В достижении новых побед белорусским киберспортсменам помогут аксессуары из игровой линейки Logitech G-Series, известные своим непревзойденным качеством и продвинутой функциональностью. В частности, для каждого игрового стола швейцарский разработчик представит геймерские мыши Logitech G400S Optical Gaming Mouse с возможностью мгновенной настройки DPI в пределах 400 –  4000 и ресурсом кликов в 20 миллионов нажатий.

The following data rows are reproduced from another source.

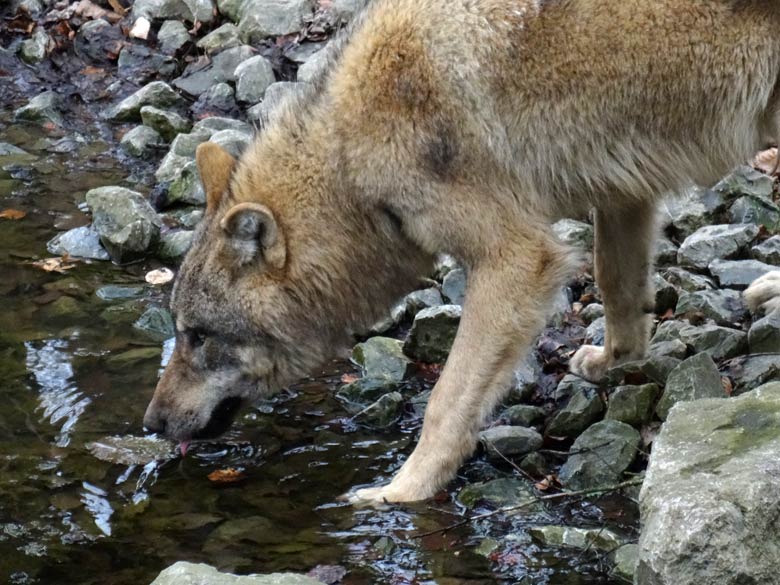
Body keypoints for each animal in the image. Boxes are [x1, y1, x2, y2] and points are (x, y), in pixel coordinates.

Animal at [145, 0, 780, 502]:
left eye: (197, 336)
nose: (150, 423)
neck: (350, 160)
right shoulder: (623, 190)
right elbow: (617, 285)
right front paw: (614, 360)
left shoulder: (515, 258)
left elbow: (445, 402)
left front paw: (403, 491)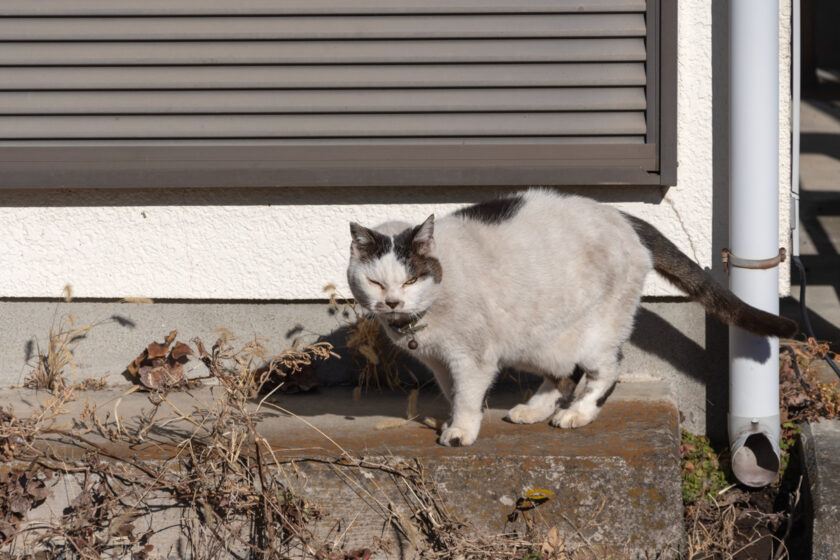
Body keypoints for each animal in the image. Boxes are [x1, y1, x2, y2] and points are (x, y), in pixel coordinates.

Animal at [344, 190, 796, 448]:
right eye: (375, 282)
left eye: (411, 278)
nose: (392, 302)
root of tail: (622, 216)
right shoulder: (439, 361)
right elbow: (452, 392)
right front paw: (455, 417)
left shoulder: (472, 358)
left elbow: (468, 396)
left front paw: (460, 430)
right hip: (539, 336)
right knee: (563, 373)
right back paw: (534, 409)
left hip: (596, 330)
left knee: (606, 369)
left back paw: (576, 414)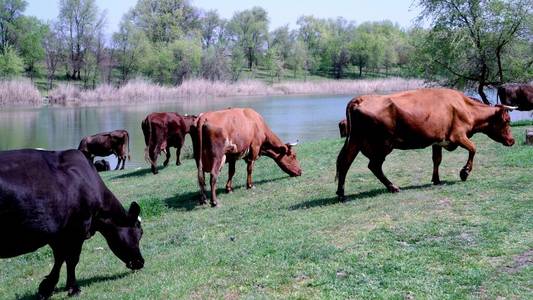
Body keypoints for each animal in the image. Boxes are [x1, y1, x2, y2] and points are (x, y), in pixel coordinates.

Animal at [0, 149, 144, 298]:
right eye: (140, 233)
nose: (141, 262)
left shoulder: (58, 234)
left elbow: (60, 258)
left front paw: (46, 287)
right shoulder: (77, 228)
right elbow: (72, 259)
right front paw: (73, 288)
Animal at [336, 88, 516, 202]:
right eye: (507, 121)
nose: (512, 141)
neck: (465, 107)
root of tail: (360, 98)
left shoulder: (438, 140)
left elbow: (437, 159)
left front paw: (436, 179)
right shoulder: (458, 135)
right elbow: (473, 148)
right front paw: (464, 173)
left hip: (355, 141)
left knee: (344, 163)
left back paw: (341, 194)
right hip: (382, 145)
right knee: (373, 166)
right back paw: (393, 187)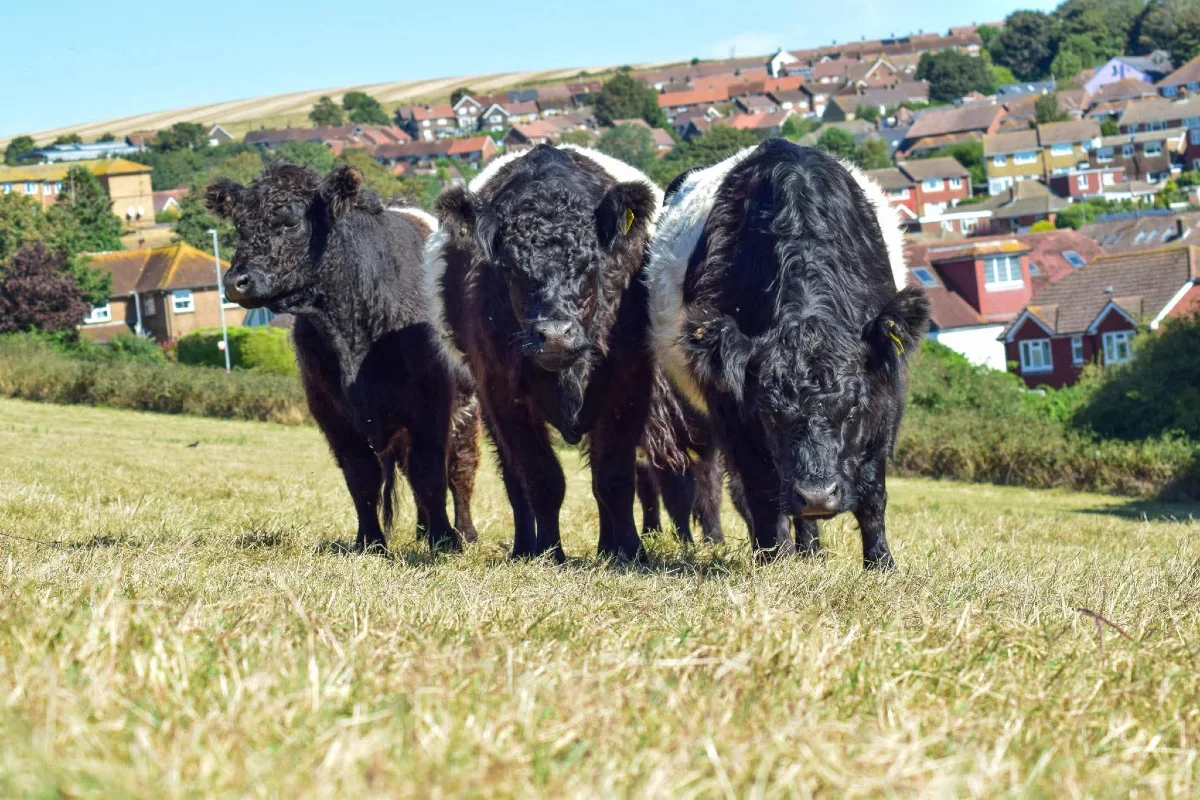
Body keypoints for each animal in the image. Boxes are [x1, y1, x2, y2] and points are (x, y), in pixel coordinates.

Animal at [208, 163, 480, 556]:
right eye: (240, 225)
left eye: (290, 222)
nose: (234, 282)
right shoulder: (329, 409)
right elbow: (360, 474)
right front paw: (370, 542)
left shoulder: (430, 402)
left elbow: (429, 471)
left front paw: (444, 541)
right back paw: (422, 528)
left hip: (467, 408)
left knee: (460, 467)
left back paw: (464, 532)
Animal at [424, 143, 672, 561]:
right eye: (509, 268)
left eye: (590, 263)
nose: (554, 335)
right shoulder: (502, 395)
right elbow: (541, 478)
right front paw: (549, 552)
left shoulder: (629, 386)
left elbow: (614, 478)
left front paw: (630, 552)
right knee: (514, 480)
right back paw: (525, 547)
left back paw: (607, 547)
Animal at [643, 142, 931, 568]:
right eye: (769, 413)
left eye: (851, 410)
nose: (817, 495)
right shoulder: (733, 410)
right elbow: (760, 491)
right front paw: (773, 561)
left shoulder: (884, 398)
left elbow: (872, 491)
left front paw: (881, 563)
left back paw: (811, 549)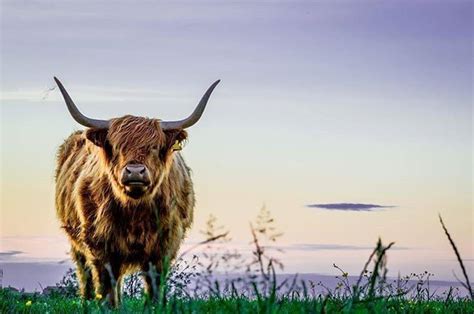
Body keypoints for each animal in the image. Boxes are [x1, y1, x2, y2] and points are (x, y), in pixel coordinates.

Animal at [54, 77, 220, 306]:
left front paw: (155, 305)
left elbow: (154, 281)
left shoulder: (164, 243)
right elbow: (105, 282)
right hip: (75, 240)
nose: (134, 171)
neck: (135, 211)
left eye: (154, 146)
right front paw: (107, 307)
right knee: (85, 273)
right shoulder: (100, 243)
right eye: (117, 147)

Продукцию Logitech игроки также получат в качестве призов. Лучшей команде по итогам турнира достанется ультрапрочный беспроводной манипулятор Logitech G602 Wireless Gaming Mouse, оснащенный 11 программируемыми G-клавишами. Он работает в двух режимах – Performance и Endurance и в первом из них способен продержаться непрерывно 250 часов без пауз. Другими ценными трофеями станут: клавиатура Logitech G710 Plus Mechanical Gaming Keyboard, оснащенная бесшумными механическими клавишами, а также игровая гарнитура Logitech G430 Surround Sound Gaming Headset, сконструированная с использованием технологии Dolby Headphone и гарантирующая объемное стереозвучание без посторонних шумов.

Оценить устройства обновленной линейки Logitech G-Series смогут не только участники  World Cyber Games 2013, но и болельщики. Для них компания представит специально оборудованную игровую зону, где устройства из линейки Logitech G-Series можно будет протестировать в «полевых условиях», то есть в игре World of Tanks. Любой желающий сможет попытать счастья в импровизированном мини-турнире и получит шанс выиграть призы.

----------